::: EXTRACTED DATA

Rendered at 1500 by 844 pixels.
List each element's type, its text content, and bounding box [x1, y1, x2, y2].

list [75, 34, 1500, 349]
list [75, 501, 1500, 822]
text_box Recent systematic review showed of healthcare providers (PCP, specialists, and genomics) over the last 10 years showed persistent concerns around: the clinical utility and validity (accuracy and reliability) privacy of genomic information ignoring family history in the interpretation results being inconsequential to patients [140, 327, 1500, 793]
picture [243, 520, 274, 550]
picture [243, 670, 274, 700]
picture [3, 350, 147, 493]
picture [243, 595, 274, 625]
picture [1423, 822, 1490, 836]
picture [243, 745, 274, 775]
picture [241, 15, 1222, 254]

::::::

WHAT IS BEING ASKED:
Please make the answer a complete, exact reproduction of the records.

OUTPUT OF THE EXERCISE:
Rendered at 1500 by 844 pixels.
List each element's type, its text content, and bounding box [x1, y1, x2, y2].

list [75, 34, 1500, 349]
list [75, 501, 1500, 822]
text_box Recent systematic review showed of healthcare providers (PCP, specialists, and genomics) over the last 10 years showed persistent concerns around: the clinical utility and validity (accuracy and reliability) privacy of genomic information ignoring family history in the interpretation results being inconsequential to patients [140, 327, 1500, 793]
picture [243, 520, 274, 550]
picture [243, 670, 274, 700]
picture [3, 350, 147, 493]
picture [243, 595, 274, 625]
picture [1423, 822, 1490, 836]
picture [243, 745, 274, 775]
picture [241, 15, 1222, 254]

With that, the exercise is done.